Penetapan HET Dituding Jadi Biang Kerok Minyakita Langka
Harga Eceran Tertinggi atau HET minyak goreng subsidi dituding sebagai penyebab Minyakita langka. Pasalnya HET tersebut tidak sesuai dengan biaya produksi minyak goreng subsidi saat ini.
Ekonom dari Universitas Indonesia, Vid Adrison, mengatakan harga produksi Minyakita saat ini di atas HET. Oleh sebab itu, banyak produsen yang enggan memproduksi Minyakita. Padahal Minyakita merupakan bagian dari aturan domestic market obligation yang menjadi syarat ketentuan ekspor.
“Pemerintah minta pedagang menjual dengan harga Rp 14.000 (HET), sementara harga produksinya sebenarnya di atas itu, jadi rugi kan,” ujar Vid saat ditemui rekan media, di Kantor KPPU, pada Senin (6/2).
Oleh sebab itu, dia menyarankan kepada pemerintah sebaiknya memberikan bantuan langsung tunai kepada masyarakat yang tidak mampu. Dengan demikian, subsidi pun akan lebih tepat sasaran.
Mendag Ancam Sanksi
Sebelumnya, Menteri Perdagangan Zulkifli Hasan mengancam akan berikan sanksi bagi produsen atau distributor yang menjual Minyakita di atas ketentuan. Zulkifli mengatakan, Minyakita merupakan minyak goreng subsidi yang diatur dalam Peraturan Menteri Perdagangan nomor 3 tahun 2022.

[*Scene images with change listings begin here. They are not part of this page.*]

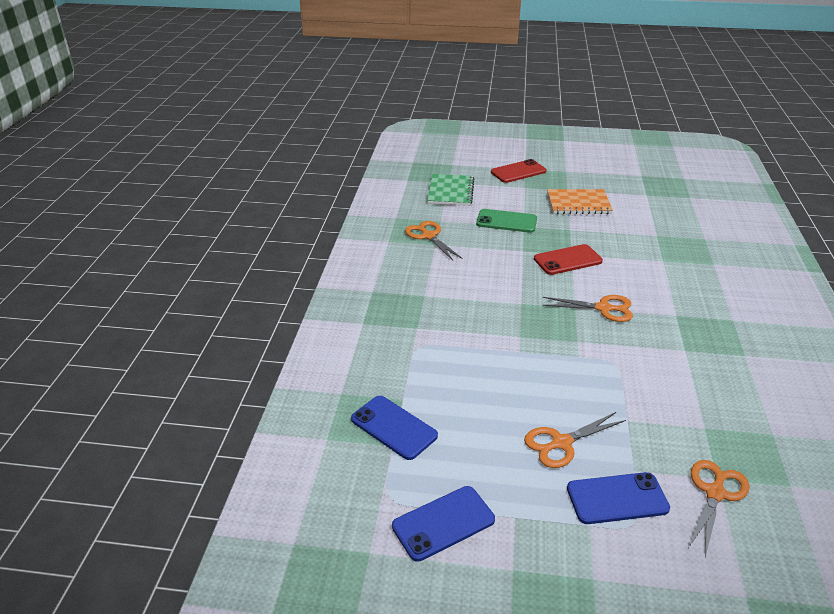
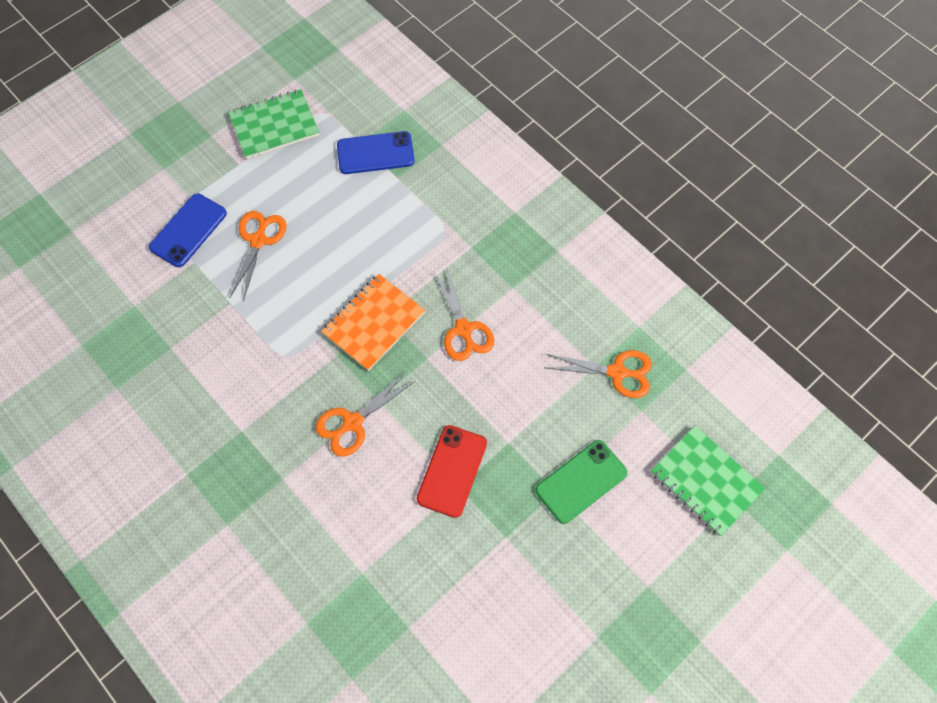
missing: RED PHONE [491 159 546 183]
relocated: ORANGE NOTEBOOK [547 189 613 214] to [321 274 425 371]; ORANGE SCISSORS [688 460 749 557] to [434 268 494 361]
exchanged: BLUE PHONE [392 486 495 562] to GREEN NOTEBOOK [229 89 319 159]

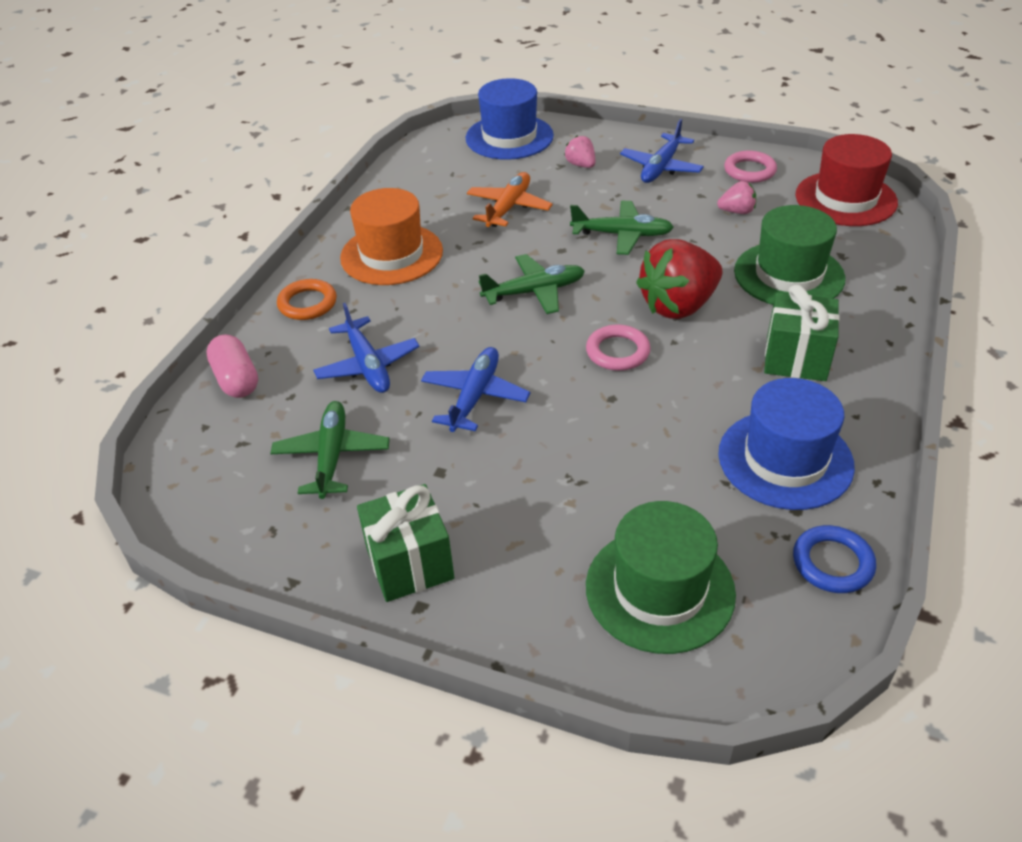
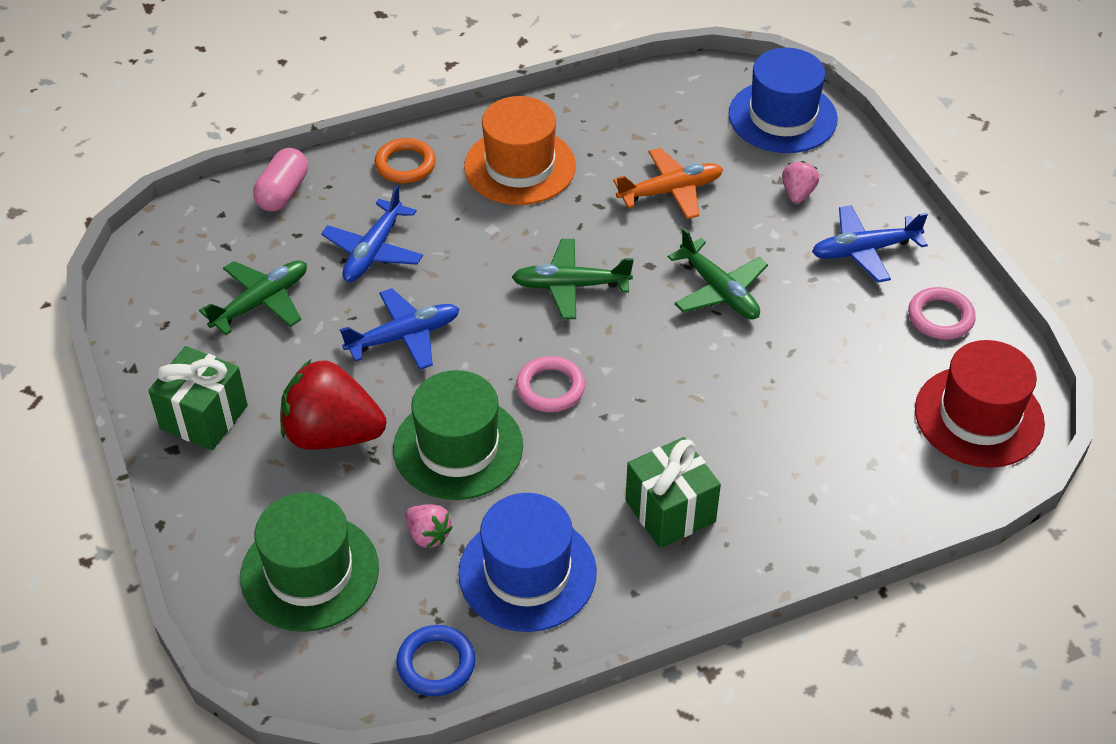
relocated: RED STRAWBERRY [636 239 722 319] to [280 359 386 450]; GREEN HAT [734 205 845 305] to [393 370 523 500]; PINK STRAWBERRY [717 181 756 214] to [405 504 453 548]
spun: GREEN PLANE [479 254 585 314] = [512 239 634 319] 150 degrees clockwise

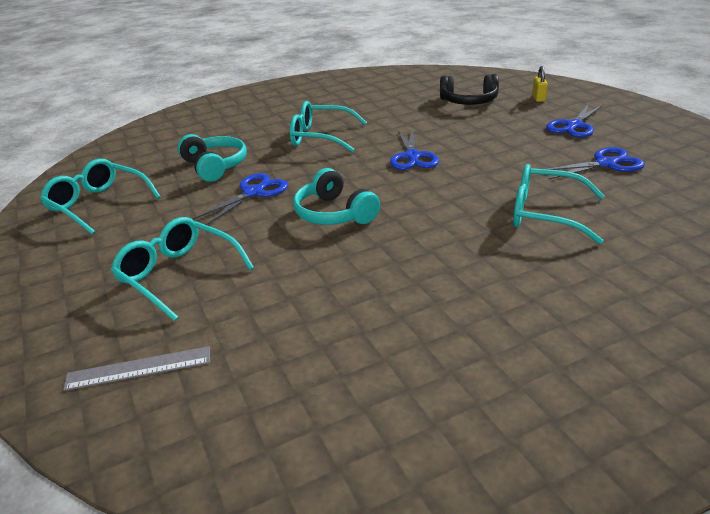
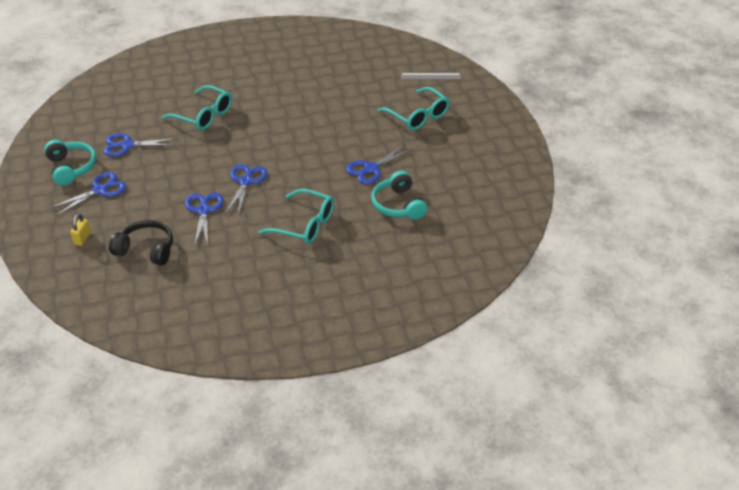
missing: TURQUOISE GLASSES [40 159 161 235]
appeared: BLUE SCISSORS [185 193 223 247]
relocated: TURQUOISE HEADPHONES [293 168 380 225] to [44 140 96 186]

Berdasarkan aturan tersebut, Harga Eceran Tertinggi Minyakita sebesar Rp 14.000 per liter atau Rp 15.500 per liter. Oleh sebab itu, penjualan Minyakita tidak boleh berada di atas HET. Zulhas mengatakan, Kemendag akan memberikan sanksi pada produsen dan distributor yang menjual Minyakita di atas ketentuan. Sanksi tersebut berupa denda maupun penalti.
“Minyakita nantinya harganya tetap nggak boleh naik kalau naik didenda, dikenakan penalti karena ada aturan Menteri Perdagangan bahwa harga eceran tertinggi itu nggak boleh sengaja naik, jadi kalau jual lebih bakal kena pinalti,” tegasnya.
Menurut laporan Gabungan Pengusaha Kelapa Sawit Indonesia (Gapki), sepanjang 2022 konsumsi minyak sawit dalam negeri mencapai 20,9 juta ton. Volume konsumsi tersebut naik sekitar 13% dibanding 2021 (year-on-year/yoy) sekaligus menjadi rekor tertinggi sejak 2018.
Peningkatan konsumsi paling signifikan adalah untuk biodiesel, yakni bahan bakar cair dari unsur organik yang memiliki emisi karbon hasil pembakaran lebih rendah ketimbang bahan bakar minyak (BBM) fosil.